Но тут же появилась бранчливая проводница и, распекая всех за пораскрытые окна, — ведь снова набьется пыль в вагон, и ей нужно будет подметать коридор, — вызывающе задернула оконные рамы. Что раздражило Нину Федоровну, сказавшую ей вслед:
— Это та категория злюк, которым говоришь: «Стрижено», а они в глаза тебе гнут: «Нет, брито»! Таким бы служакам только мундир с погонами дать и для них разбить все общество на начальников и подчиненных.
— Оно, вроде бы, и было так в начальные послевоенные годы, — подоспел тут как тут поближе к купе неустанный говорун, — когда присваивались наподобие военных звания почти везде — на железных дорогах, у геологов, у финансистов (и звучало-то еще как: «генерал — директор тяги», или «младший советник»), и вводилась особая форма со всеми знаками отличия. Это же откуда переняли — от Петра Первого, царя, который свой толковый табель о рангах издал на пользу…
— Хватит! Хватит Вам трещать! — остановила его, морщась, Нина Федоровна. — Как можно?! У меня голова раскалывается…
В этом дальнем рейсе утомительно-медленно текли свободные часы, хотя и при быстром все-таки безостановочном почти движении поезда. Кто чем занимался и с кем знакомился, сближался. Однако ничто, ничто не могло развлечь и каким-то образом заинтересовать Нину Федоровну. Казалось, она не то, что тяготилась теперь шумливого вагонного общения и сторонилась всего и всех, а целиком уж впала, что называется, в тихую сосредоточенность, свойственную, вероятно, ей.
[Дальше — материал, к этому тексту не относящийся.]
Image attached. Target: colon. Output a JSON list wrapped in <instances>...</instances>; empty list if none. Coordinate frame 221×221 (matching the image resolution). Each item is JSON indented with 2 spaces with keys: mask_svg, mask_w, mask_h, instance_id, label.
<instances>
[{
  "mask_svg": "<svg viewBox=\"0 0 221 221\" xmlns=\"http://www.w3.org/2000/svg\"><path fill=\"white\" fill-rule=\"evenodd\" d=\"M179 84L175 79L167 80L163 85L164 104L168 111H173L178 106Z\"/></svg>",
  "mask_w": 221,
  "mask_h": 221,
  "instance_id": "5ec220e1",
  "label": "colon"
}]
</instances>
Ввечеру поезд, прибыв в Харьков, зашел на третий или на четвертый станционный путь. Соседний же справа (с той стороны межпутного перрончика) только что занял встречный пассажирский, везущий отдохнувших пассажиров, и те, высыпав из душных вагонов, как горох из стручка, шоколадно загоревшие, в легких и пестрых костюмах, шустро зашныряли по заасфальтированному междупутью, от ларька к ларьку, — в поисках съестного. Оттого вмиг возникли продуктовые очереди. Из-за этого-то Нина Федоровна, вышедшая из вагона поразмяться, и немало расстроилась: она хотела купить без толчеи что-нибудь из еды для себя и Николая. И теперь было заспешила для того в новый вокзал, а также заодно для того, чтобы осмотреть вокзальные помещения.
Только Люба отговорила ее — здесь коварно устройство дверей: они автоматически закрываются за две минуты до отправления поезда. Так что для непосвященных есть опасность ни за что ни про что очутиться на вокзале все равно, что в ловушке непредвиденной. И Нина Федоровна, заопасавшись, повернула назад.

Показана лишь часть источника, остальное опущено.